#### Supplied data

..........

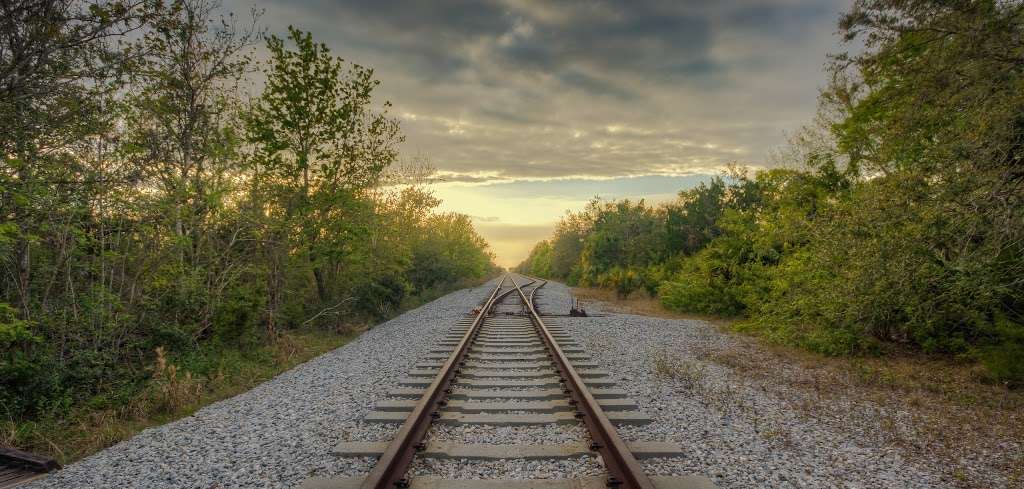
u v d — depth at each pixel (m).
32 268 8.23
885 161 9.36
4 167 7.03
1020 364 7.97
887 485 4.21
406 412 6.07
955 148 6.93
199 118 10.84
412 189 21.61
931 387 7.93
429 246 30.78
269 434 5.52
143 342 9.37
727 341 12.62
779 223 17.25
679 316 19.48
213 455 4.94
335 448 4.82
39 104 7.30
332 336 14.87
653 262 28.47
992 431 5.86
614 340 12.08
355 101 15.31
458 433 5.25
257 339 12.01
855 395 7.50
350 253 16.31
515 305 22.88
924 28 7.34
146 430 6.12
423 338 12.69
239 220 11.85
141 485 4.36
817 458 4.75
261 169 14.00
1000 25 6.56
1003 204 6.61
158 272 10.02
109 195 8.53
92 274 8.94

..........

#### About this task
When a record holds a picture, leave that picture out; copy the rest verbatim.

#### Output
u v d — depth at each pixel (m).
32 268 8.23
885 161 9.36
4 167 7.03
1020 364 7.97
887 485 4.21
406 412 6.07
955 148 6.93
199 118 10.84
412 189 21.61
931 387 7.93
429 246 30.78
269 434 5.52
143 342 9.37
727 341 12.62
779 223 17.25
679 316 19.48
213 455 4.94
335 448 4.82
39 104 7.30
332 336 14.87
653 262 28.47
992 431 5.86
614 340 12.08
355 101 15.31
458 433 5.25
257 339 12.01
855 395 7.50
350 253 16.31
515 305 22.88
924 28 7.34
146 430 6.12
423 338 12.69
239 220 11.85
141 485 4.36
817 458 4.75
261 169 14.00
1000 25 6.56
1003 204 6.61
158 272 10.02
109 195 8.53
92 274 8.94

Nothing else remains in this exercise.